Despite recent intervention in the currency markets by the Federal Reserve, the BOJ has carried the vast burden of supporting the dollar over the past 12 months. Yet from the BOJ's perspective, defending the dollar alone is doubly futile in the face of widespread speculation in currency markets and Washington's pursuit of an avowed policy of competitive devaluation to boost US exports.

Estimates of how much the BOJ has spent so far this year to support the dollar vary. The consensus view is in the range of $20 billion, give or take a few billion. By purchasing dollars, the BOJ is, in effect, giving back in the form of intervention part of its $130 billion global current-account surplus. These purchases, however, only partly offset selling by Japanese companies and private investors, who continue to liquidate dollar investments and real estate in order to pay domestic yen obligations.

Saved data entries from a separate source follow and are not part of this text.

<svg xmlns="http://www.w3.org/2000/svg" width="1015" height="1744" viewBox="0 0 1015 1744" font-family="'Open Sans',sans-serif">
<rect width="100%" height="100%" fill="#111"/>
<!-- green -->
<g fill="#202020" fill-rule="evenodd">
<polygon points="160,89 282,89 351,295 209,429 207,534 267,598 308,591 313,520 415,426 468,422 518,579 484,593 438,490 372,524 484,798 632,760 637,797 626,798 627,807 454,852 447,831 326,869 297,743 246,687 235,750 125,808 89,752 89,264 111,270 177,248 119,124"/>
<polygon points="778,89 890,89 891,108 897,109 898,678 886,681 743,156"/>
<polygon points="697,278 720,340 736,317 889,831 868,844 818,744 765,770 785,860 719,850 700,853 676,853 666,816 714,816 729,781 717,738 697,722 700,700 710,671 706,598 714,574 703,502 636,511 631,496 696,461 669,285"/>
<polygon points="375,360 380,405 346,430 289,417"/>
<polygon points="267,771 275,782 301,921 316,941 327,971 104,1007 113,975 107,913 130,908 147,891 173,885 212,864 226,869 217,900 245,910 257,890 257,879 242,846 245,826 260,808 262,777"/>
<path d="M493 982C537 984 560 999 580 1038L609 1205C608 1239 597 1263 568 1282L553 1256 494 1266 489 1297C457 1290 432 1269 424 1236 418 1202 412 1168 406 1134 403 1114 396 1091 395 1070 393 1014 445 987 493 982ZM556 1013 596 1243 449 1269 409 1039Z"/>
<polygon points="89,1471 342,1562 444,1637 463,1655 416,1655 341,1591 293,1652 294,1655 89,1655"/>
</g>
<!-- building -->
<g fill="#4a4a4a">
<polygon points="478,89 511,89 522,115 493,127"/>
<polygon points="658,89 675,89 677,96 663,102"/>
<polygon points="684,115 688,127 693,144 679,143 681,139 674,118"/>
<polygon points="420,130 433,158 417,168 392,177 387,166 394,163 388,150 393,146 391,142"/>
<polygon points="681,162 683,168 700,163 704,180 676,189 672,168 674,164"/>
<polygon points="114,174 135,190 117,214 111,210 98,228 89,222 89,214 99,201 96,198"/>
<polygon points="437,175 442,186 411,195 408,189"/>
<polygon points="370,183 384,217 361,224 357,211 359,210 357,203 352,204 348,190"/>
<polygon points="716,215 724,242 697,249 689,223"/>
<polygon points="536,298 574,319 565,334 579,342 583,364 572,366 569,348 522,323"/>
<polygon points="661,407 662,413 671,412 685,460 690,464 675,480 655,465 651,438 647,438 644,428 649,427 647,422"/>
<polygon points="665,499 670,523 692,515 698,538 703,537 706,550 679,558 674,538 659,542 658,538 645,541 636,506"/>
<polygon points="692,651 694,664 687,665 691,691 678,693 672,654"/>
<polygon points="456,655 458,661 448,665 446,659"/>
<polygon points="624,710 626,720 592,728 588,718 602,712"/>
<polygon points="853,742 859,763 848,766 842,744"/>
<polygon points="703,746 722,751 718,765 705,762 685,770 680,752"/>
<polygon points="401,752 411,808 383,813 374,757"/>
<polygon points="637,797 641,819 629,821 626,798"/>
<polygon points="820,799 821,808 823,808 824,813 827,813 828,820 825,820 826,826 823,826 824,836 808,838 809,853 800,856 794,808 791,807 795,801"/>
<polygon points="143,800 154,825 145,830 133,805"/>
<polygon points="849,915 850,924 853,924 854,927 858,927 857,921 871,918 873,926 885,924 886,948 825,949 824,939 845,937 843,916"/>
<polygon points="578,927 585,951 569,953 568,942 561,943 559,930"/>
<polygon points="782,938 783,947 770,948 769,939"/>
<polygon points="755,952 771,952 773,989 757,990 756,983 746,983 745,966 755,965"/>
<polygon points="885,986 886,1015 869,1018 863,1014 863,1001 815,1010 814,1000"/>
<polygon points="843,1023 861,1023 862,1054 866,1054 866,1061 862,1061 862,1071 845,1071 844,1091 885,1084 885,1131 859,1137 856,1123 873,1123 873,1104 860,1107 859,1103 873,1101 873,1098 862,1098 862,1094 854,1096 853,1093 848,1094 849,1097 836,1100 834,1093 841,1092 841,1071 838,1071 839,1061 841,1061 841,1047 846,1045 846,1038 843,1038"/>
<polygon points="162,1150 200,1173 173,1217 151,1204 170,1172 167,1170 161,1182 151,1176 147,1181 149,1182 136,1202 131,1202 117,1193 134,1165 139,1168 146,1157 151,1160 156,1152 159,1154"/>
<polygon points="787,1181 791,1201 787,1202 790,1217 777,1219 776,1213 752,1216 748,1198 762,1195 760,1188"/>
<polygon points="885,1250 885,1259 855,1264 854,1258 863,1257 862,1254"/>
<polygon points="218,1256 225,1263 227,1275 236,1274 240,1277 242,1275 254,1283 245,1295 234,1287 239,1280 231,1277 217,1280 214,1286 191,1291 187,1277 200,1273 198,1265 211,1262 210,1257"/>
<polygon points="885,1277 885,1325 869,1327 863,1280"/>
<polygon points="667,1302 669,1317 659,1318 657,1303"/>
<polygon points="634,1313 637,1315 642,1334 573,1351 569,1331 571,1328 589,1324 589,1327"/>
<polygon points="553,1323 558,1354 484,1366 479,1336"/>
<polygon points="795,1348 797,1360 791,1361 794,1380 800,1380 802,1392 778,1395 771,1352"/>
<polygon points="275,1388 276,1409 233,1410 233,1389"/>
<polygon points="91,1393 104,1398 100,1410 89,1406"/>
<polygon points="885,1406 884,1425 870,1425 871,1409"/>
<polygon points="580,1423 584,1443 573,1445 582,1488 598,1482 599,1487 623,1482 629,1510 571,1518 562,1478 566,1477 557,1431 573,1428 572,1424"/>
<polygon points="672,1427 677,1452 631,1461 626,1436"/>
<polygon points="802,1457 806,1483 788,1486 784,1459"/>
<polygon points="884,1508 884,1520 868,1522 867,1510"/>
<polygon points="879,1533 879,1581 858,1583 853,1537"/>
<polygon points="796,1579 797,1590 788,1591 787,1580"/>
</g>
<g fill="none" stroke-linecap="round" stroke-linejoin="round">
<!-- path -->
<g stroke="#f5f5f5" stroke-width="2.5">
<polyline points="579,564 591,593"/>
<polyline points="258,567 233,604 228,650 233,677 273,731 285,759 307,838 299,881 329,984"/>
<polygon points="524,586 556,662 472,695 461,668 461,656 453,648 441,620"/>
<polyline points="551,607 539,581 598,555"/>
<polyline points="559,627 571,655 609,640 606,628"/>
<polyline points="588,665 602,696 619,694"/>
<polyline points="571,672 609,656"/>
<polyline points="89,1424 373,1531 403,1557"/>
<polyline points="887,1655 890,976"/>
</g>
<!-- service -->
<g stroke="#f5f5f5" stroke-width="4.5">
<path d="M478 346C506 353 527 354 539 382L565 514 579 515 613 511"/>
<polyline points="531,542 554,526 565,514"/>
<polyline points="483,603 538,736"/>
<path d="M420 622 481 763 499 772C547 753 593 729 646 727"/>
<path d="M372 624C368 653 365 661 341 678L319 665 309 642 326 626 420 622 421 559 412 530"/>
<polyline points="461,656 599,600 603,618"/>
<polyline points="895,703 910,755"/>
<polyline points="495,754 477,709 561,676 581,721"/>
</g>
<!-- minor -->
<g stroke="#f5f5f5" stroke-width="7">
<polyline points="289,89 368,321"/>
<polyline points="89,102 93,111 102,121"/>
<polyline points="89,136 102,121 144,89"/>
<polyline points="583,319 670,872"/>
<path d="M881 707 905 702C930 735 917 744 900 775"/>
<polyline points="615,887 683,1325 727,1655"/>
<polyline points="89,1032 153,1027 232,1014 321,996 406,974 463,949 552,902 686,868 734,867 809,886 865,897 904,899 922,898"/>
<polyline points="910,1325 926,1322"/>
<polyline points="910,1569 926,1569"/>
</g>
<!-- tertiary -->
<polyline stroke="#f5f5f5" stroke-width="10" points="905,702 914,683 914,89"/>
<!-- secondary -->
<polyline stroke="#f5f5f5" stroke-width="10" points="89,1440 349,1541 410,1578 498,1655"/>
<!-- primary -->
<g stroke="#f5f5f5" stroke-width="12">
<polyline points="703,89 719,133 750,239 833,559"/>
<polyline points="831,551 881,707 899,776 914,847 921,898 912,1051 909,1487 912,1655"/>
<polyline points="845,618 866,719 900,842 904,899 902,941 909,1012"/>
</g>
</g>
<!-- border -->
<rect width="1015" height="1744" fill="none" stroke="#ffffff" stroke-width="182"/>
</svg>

Many market observers warn of further dollar declines due to speculative selling and a continued slump in the Japanese economy, which is likely to result in further liquidation of dollar assets by Japanese firms. Indeed, recently the BOJ apparently bought billions of dollars in a massive but futile effort to prevent a further rise in the yen. For the week ended Aug. 11, the Federal Reserve reports a $9.6 billion increase in Treasury debt held on behalf of foreign central banks. The presumption in the market is that the large change in this key weekly indicator resulted from BOJ dollar-support efforts.